Democrats are preparing to fight House Republicans’ plan for Medicaid work requirements.
As many as 21 million Americans could be at risk of losing their Medicaid coverage under the House GOP’s work requirement proposal, according to a new Biden administration analysis shared exclusively with Vox.
The projections are both a warning about the potential consequences of the strict reporting requirements Republicans are contemplating and ammunition for Democrats in the upcoming negotiations over raising the federal debt limit.
The House’s work requirement proposal — dubbed a “community engagement” requirement in the bill’s text — would mandate that many Medicaid recipients work, look for work, or participate in another kind of community service for at least 20 hours per week (though some conservatives want that number to be even higher).
According to Punchbowl News, these work requirements for social programs are, along with spending cuts and permitting reform, a top priority for the House GOP in talks over raising the federal debt ceiling.
Children under the age of 18, adults over 56, people on Medicaid with mental or physical disabilities, and parents of dependent children would largely be exempted. However, that exemption is not ironclad.
For one, states would have the ability to subject more people, such as parents, to the requirement, based on the Georgetown Center for Children and Families’s read of the bill’s text. Second, people with disabilities could still be required to submit information to receive an exemption — which raises the possibility that a snag in their paperwork could lead to them losing benefits.
In their new projections, the Biden administration estimated the number of Medicaid recipients who would be required to meet the work requirement or submit information to prove they should be exempted. Those are primarily people living in 40 states that have expanded Medicaid through the Affordable Care Act. Most of the expansion population is childless non-disabled adults, but some parents and some people with disabilities could also be subject to the reporting requirements depending on the state in which they live and their specific circumstances.
Several independent experts told me that they found the administration’s figure to be “plausible.” A recent Center on Budget and Policy Priorities (CBPP) analysis had estimated that at least 10 million people on Medicaid would face a “significant” risk of losing coverage under the proposal. (The CBPP estimate cautions that it is likely an undercount and did not include parents nor several of the most recent states to expand Medicaid in coming up with its projection.)
Not everyone subjected to a work requirement would lose coverage. The Congressional Budget Office estimated last year that requiring non-disabled, non-elderly childless adults to work in order to receive Medicaid benefits would lead to more than 2 million Americans losing coverage annually for failing to meet a work requirement. That would lead to a $135 billion cut in Medicaid spending over 10 years — the stated goal of House Republicans.
The available evidence suggests many of those people would lose coverage not because they are failing to work but because of administrative problems in verifying their eligibility. A new KFF analysis found that more than half of adults on Medicaid are already working full or part time, and most of the rest are either caregivers, have a disability, or are in school.

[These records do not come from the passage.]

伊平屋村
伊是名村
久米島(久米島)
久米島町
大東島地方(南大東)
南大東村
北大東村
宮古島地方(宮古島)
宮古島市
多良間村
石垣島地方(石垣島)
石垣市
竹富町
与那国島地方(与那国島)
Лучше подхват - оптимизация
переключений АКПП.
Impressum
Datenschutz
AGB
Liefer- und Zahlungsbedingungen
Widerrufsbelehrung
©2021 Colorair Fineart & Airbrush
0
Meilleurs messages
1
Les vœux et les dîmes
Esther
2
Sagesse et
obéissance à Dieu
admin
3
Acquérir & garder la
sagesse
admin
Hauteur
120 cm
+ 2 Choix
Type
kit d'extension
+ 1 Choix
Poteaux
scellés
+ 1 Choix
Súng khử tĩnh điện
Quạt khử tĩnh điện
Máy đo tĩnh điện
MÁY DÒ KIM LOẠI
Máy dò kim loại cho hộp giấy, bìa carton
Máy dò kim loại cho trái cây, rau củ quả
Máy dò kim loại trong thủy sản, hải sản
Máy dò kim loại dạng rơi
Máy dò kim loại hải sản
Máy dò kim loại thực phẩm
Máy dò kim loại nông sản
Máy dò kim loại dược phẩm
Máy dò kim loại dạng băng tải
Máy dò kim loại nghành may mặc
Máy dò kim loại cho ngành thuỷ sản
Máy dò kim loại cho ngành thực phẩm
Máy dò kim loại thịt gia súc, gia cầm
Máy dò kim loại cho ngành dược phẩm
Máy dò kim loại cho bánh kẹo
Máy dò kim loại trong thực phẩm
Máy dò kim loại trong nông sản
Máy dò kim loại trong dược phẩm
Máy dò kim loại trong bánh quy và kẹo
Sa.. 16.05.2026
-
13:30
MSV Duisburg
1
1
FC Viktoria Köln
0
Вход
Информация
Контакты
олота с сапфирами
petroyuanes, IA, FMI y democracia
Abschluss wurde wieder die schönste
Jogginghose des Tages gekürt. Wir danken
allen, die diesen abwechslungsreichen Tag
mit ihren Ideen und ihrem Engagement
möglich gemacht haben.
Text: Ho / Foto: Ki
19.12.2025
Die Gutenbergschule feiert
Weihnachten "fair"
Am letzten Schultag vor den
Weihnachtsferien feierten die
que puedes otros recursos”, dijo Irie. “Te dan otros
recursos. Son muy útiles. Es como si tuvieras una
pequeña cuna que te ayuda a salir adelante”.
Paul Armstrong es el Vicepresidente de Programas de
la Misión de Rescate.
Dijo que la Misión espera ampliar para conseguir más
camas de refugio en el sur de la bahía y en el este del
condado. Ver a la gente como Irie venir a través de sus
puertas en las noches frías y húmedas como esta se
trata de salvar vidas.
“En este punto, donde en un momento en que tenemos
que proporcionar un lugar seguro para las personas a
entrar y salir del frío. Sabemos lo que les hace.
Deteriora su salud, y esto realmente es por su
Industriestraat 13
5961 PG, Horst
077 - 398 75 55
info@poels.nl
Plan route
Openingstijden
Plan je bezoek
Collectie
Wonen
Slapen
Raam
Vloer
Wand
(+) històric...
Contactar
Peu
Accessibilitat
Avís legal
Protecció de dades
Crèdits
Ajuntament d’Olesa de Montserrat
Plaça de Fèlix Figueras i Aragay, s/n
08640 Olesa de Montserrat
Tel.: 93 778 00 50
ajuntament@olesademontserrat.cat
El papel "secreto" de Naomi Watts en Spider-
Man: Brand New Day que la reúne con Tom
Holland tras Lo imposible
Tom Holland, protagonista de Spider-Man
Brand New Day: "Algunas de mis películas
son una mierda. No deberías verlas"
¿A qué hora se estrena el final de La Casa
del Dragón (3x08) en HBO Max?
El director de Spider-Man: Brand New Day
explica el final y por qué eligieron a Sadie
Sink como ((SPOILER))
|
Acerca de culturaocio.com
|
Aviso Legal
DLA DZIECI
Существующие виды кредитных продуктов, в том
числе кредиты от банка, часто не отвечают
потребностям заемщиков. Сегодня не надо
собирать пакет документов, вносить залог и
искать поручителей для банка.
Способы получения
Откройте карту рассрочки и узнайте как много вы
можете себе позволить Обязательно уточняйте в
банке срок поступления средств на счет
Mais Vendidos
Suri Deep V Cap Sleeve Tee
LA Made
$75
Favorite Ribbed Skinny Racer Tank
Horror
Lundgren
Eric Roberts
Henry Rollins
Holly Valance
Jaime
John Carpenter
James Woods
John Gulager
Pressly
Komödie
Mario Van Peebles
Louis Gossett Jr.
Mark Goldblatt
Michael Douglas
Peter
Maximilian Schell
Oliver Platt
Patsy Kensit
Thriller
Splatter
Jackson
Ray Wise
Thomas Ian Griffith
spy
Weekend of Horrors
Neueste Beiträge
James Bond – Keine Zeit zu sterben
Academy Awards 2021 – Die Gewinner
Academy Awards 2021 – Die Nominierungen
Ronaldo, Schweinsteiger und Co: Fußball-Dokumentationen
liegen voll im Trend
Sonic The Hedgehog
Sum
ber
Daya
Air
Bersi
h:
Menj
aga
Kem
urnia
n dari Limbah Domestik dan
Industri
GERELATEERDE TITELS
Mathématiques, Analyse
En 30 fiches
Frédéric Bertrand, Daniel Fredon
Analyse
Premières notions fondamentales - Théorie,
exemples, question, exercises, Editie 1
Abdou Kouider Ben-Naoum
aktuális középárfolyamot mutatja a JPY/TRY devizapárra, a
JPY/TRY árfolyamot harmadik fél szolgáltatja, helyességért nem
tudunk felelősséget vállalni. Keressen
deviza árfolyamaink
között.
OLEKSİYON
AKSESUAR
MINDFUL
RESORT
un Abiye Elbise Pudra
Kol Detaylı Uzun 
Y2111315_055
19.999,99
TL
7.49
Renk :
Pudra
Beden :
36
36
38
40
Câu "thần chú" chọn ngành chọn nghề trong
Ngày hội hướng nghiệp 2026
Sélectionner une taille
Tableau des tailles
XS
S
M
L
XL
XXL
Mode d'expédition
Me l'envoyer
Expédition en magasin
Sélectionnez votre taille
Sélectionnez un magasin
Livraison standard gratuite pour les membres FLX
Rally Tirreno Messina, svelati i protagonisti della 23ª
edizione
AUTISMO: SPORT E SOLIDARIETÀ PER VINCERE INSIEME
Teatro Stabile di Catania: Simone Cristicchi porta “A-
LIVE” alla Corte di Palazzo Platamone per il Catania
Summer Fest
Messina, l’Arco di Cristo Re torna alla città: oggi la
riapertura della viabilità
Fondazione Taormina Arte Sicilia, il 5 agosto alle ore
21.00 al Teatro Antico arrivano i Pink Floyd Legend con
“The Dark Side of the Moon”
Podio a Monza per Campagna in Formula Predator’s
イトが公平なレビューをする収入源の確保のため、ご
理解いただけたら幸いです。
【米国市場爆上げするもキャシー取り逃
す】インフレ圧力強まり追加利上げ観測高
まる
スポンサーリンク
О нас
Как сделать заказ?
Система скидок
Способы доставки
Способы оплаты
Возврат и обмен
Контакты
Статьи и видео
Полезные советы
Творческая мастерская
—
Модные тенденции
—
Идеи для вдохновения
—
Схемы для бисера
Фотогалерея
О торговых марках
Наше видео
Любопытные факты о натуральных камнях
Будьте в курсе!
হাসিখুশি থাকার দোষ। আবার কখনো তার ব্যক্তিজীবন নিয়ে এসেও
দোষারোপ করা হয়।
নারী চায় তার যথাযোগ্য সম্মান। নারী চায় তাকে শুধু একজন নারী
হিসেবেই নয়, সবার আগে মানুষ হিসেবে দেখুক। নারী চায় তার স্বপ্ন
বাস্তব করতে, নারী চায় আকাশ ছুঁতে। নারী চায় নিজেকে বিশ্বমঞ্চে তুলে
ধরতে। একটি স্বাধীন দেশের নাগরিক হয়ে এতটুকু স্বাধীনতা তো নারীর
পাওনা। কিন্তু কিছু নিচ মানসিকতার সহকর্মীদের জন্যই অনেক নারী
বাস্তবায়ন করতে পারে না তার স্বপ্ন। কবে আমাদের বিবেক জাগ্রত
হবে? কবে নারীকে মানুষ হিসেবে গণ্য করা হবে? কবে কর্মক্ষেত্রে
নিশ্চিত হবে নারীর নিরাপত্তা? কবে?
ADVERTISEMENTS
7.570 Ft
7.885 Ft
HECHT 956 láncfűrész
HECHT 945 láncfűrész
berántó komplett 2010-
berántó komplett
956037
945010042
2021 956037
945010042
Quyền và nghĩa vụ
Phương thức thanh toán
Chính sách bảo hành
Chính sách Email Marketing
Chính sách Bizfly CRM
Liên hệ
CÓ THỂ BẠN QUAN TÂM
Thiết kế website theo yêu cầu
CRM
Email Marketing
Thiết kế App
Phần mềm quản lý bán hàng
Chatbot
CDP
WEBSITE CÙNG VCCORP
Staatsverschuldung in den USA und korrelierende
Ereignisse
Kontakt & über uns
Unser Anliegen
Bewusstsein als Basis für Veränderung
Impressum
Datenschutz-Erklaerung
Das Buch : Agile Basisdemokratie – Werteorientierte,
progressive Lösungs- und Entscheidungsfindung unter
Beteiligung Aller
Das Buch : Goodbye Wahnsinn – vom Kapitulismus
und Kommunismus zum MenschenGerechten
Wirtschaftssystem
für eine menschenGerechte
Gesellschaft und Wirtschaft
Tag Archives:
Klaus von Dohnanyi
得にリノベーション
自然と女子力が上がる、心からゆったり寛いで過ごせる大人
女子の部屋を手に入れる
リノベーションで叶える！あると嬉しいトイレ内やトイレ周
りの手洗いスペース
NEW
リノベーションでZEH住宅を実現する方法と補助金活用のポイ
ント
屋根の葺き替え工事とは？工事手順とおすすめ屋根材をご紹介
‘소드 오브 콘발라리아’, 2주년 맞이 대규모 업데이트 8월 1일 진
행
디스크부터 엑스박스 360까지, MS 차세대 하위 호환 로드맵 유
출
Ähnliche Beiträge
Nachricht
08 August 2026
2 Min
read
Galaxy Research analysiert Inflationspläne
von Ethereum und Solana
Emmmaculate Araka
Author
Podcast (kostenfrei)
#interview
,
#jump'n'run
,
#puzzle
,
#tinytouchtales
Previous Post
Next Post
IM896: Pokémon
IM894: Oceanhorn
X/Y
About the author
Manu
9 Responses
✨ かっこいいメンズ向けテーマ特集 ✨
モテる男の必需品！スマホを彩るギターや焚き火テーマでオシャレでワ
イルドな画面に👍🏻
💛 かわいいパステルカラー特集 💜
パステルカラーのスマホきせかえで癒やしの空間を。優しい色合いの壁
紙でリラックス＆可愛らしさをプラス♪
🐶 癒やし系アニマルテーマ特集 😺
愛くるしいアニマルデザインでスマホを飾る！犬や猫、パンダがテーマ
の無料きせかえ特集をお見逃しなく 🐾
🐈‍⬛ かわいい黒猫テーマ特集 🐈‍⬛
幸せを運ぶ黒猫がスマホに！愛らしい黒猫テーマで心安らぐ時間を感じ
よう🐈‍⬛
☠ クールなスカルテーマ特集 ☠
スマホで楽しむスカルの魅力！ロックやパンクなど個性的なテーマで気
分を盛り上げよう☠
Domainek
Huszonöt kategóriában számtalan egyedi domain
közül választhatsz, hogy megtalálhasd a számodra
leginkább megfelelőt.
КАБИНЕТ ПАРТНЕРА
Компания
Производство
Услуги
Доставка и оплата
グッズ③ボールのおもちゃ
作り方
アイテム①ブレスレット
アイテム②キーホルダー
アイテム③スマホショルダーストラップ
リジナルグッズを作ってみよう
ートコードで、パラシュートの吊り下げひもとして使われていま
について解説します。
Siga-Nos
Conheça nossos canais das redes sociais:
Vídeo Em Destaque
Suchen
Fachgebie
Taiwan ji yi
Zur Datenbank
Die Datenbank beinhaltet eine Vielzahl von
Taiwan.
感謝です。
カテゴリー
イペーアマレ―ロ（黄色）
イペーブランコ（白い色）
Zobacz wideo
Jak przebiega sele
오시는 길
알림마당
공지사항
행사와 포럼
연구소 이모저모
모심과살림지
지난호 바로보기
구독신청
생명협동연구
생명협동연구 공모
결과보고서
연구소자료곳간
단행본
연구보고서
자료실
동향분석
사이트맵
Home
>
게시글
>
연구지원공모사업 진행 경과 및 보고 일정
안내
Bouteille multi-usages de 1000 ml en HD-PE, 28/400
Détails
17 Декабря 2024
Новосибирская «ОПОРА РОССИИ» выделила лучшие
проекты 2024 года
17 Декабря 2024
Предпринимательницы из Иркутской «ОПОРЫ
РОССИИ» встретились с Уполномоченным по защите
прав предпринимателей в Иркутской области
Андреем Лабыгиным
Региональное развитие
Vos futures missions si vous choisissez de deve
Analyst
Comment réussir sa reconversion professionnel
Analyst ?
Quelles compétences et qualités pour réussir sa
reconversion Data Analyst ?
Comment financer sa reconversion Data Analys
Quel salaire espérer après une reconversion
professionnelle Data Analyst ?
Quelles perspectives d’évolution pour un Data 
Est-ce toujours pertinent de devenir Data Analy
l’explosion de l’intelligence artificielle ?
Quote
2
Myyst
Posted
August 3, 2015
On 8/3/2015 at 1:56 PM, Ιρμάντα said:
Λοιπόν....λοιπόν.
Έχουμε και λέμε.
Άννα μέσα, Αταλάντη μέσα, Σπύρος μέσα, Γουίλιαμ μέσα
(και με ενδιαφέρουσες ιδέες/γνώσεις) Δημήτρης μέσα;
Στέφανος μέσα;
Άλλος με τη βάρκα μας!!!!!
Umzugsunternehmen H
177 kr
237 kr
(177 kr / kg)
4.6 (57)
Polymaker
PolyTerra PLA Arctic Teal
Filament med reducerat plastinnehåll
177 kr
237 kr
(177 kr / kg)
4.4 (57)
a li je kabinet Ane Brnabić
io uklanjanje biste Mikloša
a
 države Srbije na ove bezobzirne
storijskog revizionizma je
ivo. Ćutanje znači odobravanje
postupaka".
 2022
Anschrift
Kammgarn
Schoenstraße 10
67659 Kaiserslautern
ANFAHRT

When Arkansas briefly instituted Medicaid work requirements during the Trump administration, before being stopped by a federal court order, about 17,000 Medicaid beneficiaries lost their health coverage with no discernible impact on employment. Experts expect the same story would play out if work requirements were implemented nationally.
“The savings here would mostly come from the paperwork burden that a work requirement adds to Medicaid, with people falling through the cracks of the verification process,” Larry Levitt, executive vice president at the nonprofit think tank KFF, told me.
So why are Republicans still pursuing Medicaid work requirements? Part of it is a genuine conservative belief that income-based eligibility discourages people from working, despite the evidence that most adult Medicaid recipients are either working or should be eligible for an exemption. Conservatives in the House want an ideological win in the debt-limit deal and work requirements would give them one they have long sought.
They also have limited options to find significant spending cuts. By taking Medicare and Social Security off the table — and presuming Republicans don’t want to cut spending on the military and veterans — roughly half of the federal budget is off-limits. Medicaid is the biggest federal program they are comfortable proposing cuts for, in part because their base still (narrowly) views it as a welfare program.
Republicans also think they can sell Medicaid work requirements politically. Punchbowl News reported that internal House GOP polling showed that work requirements were popular among voters in the competitive districts that will determine future House control.
But public polling suggests it’s a little more complicated than that. As I wrote in 2018, Americans are of two minds about work requirements. When asked if they support requiring work in order to receive certain government benefits, the public will generally say yes. But when those policies are framed differently, and particularly when they are portrayed as cuts, their popularity drops.
Most Americans say they approve of the Medicaid program, which has played a critical safety net role in the Great Recession and the Covid-19 pandemic, and has also expanded its rolls significantly since the ACA’s passage. Most also say they oppose spending cuts to the program.
The Biden administration’s new projections will help Democrats make their case if House Republicans continue to insist on Medicaid work requirements as part of any future debt-limit deal — and it is a signal that they are prepared to fight hard over one of the GOP’s top priorities.